South City Utility Assessment Summary


The South City Campus is located at 1575 South State Street. The campus currently serves approximately 1,665 students, and has plans to add an additional 1,667 full time students. The campus contains roughly 28 acres, six of which appear to be landscaped.

Water System

The South City campus appears to have a dedicated fire line service. For culinary needs the campus contains two 4" lines and one 3" line. In our analysis, we assumed a flow of 5ft/s, and a need to serve 3,415 people. We used the Division of Drinking Water standards, and estimated a peak day demand of 15gpd. We found, based on our assumptions, that the current system is capable of supplying the water required by the South City Campus for both the existing and the proposed additional students. This conclusion is also based on the assumption that the dedicated fire lines are adequate for existing and potential growth.

Sewer System

It appears that the campus is serviced by a minimum of two 8" lines. We assumed that both lines were constructed with a minimum slope, and running 80% full. We also assumed that 100% of the culinary water used for human consumption returned to the sanitary sewer system. Based on our assumptions we found the existing sewer is capable of meeting current and proposed demands.

Irrigation System

The drawings provided do not show any irrigation lines.
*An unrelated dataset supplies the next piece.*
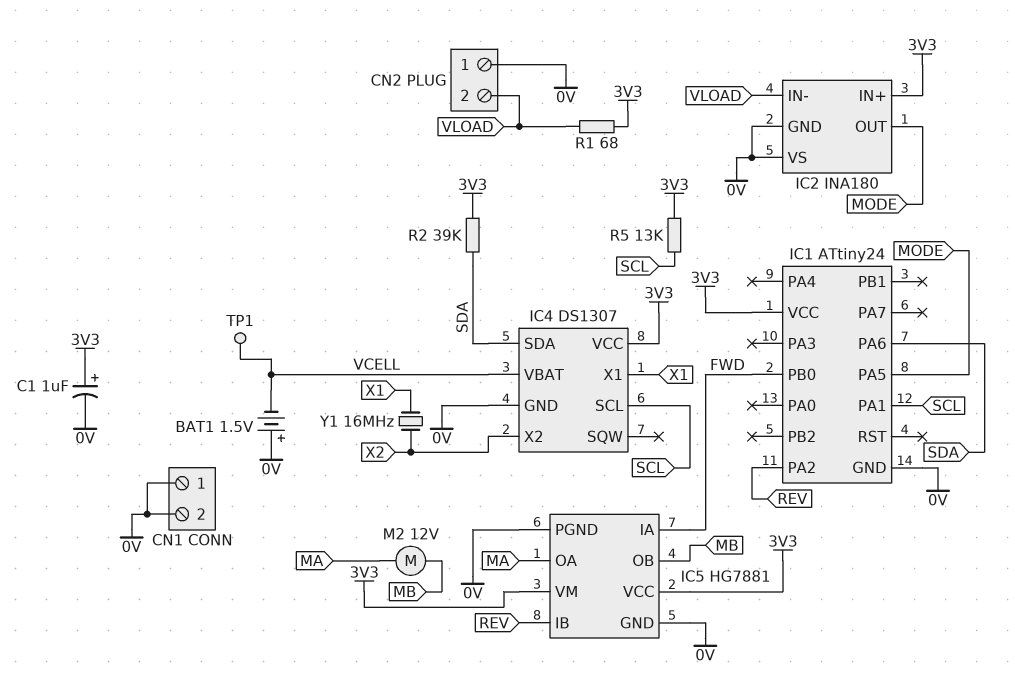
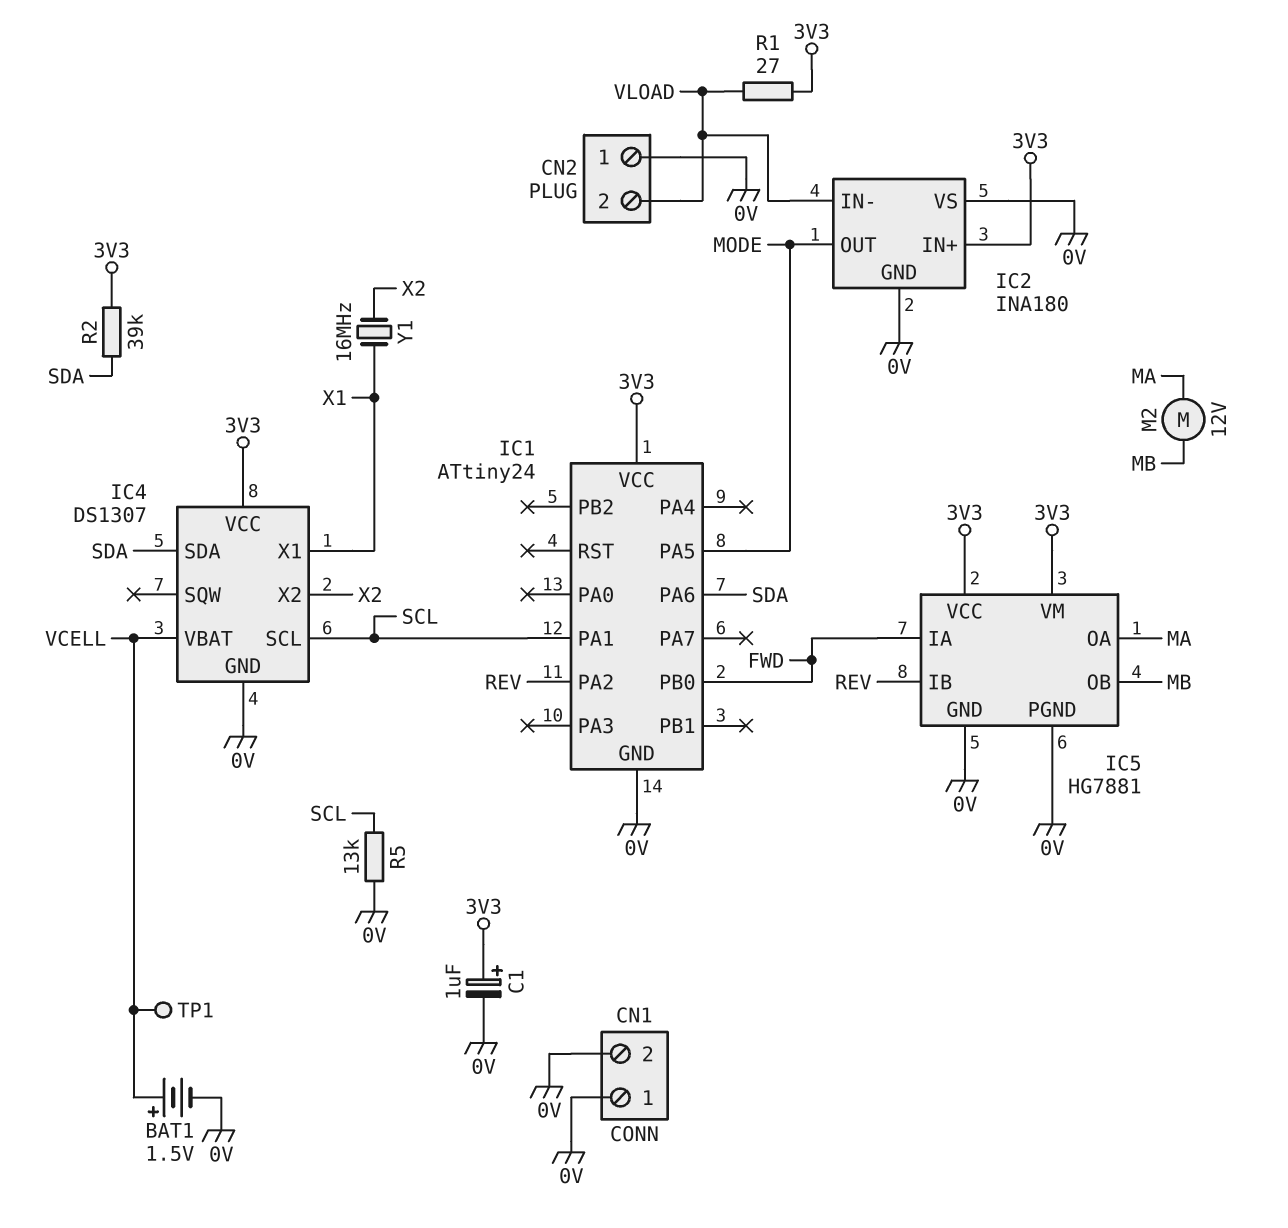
BAT1: 1.5V (plus 0V, minus VCELL) -> 1.5V (plus VCELL, minus 0V)
R1: 68 (3V3, VLOAD) -> 27 (3V3, VLOAD)
R5: 13k (3V3, SCL) -> 13k (0V, SCL)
For analysis purposes, we assumed that all water used to service the landscaped area is culinary. The demand for the landscaping water was accounted for in our water system analysis, and we determined that the existing system is adequate for the current amount of landscaped area. Again, this analysis was done using the Department of Drinking Water standards and regulations. Analyzing irrigation pipe sizes and adequacy of those lines to effectively meet campus requirements is beyond the scope of this investigation.

Other Notes/Action Items

The evaluations made were based on the assumption that the interior piping systems for the water, sewer and irrigation lines are working properly. Various assumptions were made for each utility analyzed, and further design would require a significant amount of additional analysis. The information used came from: Division of Drinking Water, AJC Architects and the SLCC website.